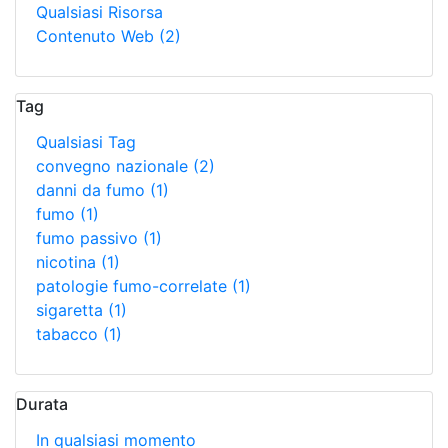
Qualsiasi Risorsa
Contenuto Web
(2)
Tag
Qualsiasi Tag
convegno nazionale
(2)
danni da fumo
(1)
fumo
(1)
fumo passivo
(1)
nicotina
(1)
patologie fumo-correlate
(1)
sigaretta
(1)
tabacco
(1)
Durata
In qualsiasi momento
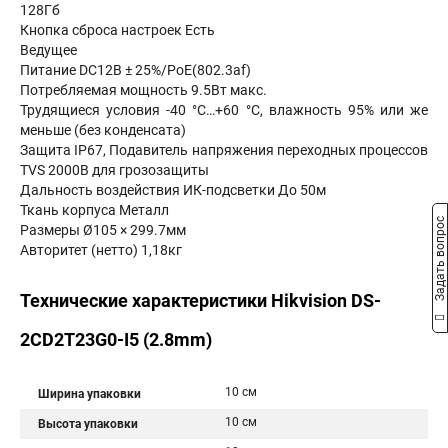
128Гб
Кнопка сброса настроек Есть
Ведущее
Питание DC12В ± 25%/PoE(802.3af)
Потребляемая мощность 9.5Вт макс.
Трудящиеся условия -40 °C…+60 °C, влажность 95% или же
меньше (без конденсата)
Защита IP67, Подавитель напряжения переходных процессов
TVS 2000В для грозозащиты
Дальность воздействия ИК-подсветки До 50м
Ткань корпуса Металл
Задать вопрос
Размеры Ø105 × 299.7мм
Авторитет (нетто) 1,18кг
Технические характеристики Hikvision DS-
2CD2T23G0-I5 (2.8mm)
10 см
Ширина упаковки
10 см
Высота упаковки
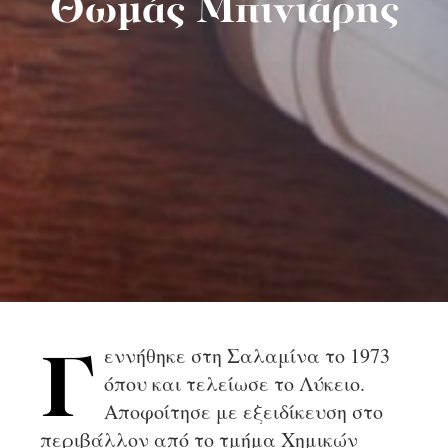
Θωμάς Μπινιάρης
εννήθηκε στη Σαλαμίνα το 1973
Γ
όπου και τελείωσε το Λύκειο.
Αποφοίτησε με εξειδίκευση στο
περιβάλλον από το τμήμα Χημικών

______________________________

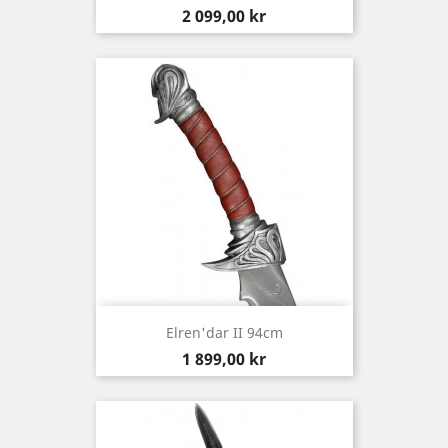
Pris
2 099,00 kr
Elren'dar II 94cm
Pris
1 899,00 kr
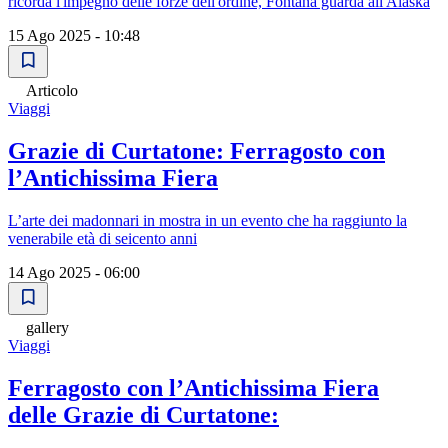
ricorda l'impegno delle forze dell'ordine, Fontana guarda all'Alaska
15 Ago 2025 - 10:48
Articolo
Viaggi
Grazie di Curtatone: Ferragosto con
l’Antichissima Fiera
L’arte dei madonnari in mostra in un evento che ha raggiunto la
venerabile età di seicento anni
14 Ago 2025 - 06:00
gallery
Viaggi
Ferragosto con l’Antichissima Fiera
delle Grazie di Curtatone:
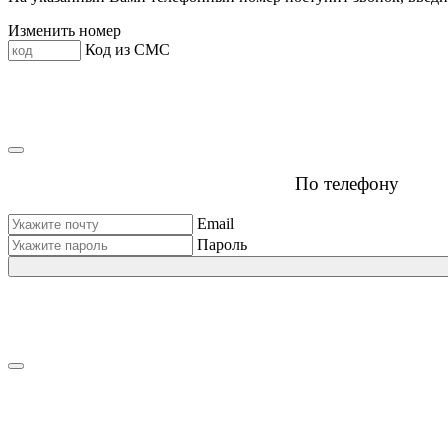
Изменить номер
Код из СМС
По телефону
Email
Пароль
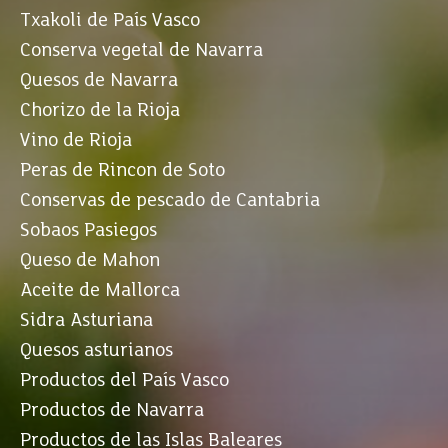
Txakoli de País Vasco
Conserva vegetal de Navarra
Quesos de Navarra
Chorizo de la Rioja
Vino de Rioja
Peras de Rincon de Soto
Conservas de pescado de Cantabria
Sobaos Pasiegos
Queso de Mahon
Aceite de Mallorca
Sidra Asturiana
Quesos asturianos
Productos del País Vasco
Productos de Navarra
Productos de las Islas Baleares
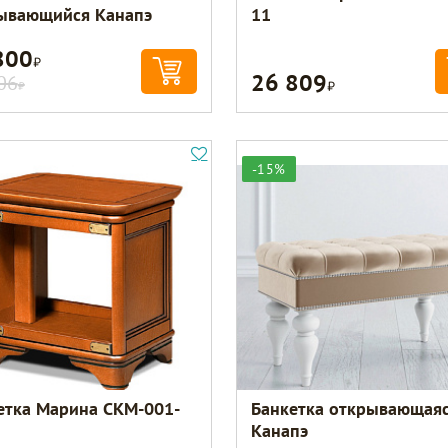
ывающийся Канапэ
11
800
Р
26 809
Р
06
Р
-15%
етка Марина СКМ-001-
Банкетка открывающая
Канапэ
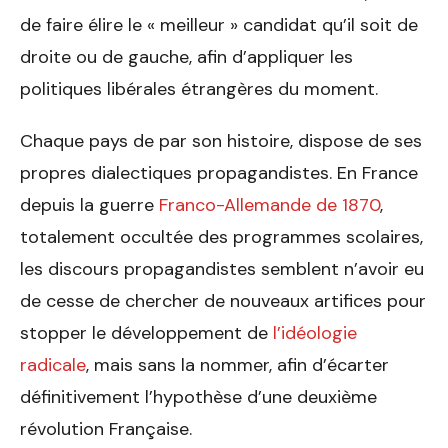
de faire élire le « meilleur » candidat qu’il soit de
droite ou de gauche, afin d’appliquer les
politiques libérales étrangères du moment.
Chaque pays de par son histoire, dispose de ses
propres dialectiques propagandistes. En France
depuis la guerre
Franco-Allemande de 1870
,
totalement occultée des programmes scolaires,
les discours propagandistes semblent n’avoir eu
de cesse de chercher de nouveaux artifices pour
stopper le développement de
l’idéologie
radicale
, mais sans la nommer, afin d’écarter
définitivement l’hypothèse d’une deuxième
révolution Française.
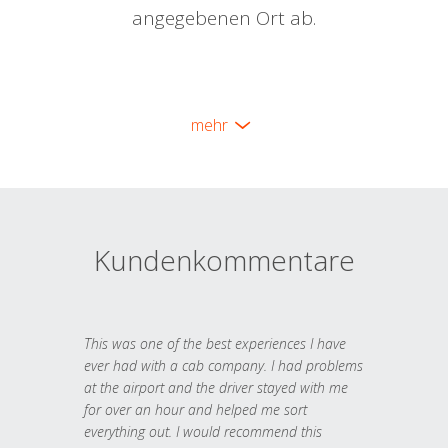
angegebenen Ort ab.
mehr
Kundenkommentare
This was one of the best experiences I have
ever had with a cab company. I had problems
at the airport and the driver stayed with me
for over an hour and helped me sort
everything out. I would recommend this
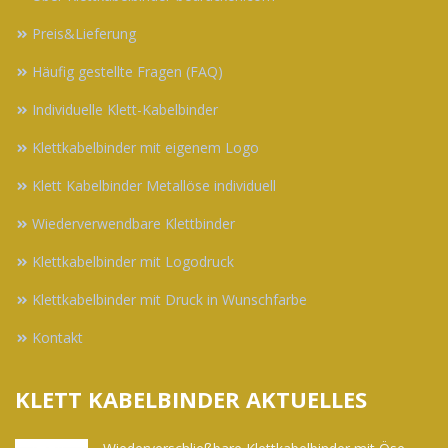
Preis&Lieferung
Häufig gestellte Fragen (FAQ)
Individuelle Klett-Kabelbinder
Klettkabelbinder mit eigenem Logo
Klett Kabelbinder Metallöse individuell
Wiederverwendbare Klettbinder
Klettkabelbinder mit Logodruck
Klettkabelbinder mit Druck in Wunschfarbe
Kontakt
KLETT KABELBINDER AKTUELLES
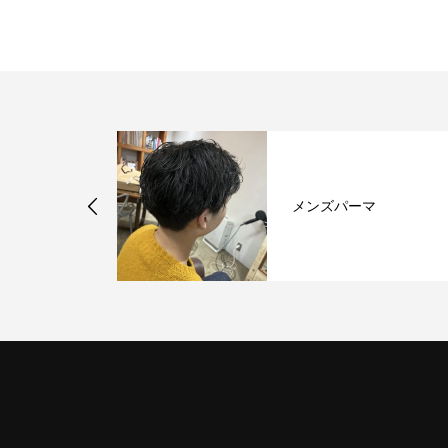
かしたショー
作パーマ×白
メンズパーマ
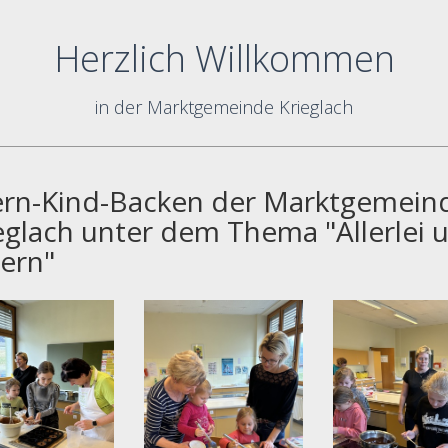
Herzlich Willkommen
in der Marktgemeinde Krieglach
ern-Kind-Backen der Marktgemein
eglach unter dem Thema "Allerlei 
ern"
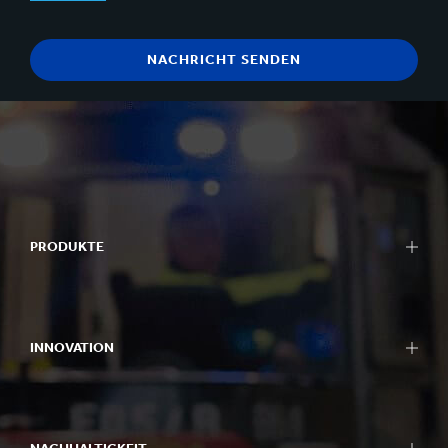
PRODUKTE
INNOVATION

______________________________

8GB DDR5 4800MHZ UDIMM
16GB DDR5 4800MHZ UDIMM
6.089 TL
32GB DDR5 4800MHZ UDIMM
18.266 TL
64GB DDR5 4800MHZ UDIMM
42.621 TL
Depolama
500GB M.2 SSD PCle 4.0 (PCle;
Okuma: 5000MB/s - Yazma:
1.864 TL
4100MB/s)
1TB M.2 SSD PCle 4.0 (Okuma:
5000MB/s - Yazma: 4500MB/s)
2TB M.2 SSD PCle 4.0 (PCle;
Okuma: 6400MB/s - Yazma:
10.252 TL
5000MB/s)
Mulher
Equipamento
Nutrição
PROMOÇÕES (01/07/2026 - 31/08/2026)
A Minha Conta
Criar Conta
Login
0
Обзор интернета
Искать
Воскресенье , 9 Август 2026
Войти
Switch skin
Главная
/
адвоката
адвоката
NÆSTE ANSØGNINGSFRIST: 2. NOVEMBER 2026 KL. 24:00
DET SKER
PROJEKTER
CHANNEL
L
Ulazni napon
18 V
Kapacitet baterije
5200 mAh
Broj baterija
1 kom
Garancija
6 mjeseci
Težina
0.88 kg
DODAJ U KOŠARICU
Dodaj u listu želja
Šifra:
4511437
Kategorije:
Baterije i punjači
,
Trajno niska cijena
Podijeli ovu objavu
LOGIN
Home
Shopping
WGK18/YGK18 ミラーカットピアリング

______________________________

== TASK BRIEF ==
Repeat the lines from the one with "angegebenen Ort ab." up to and including the one with "everything out. I would recommend this", and nothing else.

== ANSWER FOR THIS EXERCISE ==
angegebenen Ort ab.
mehr
Kundenkommentare
This was one of the best experiences I have
ever had with a cab company. I had problems
at the airport and the driver stayed with me
for over an hour and helped me sort
everything out. I would recommend this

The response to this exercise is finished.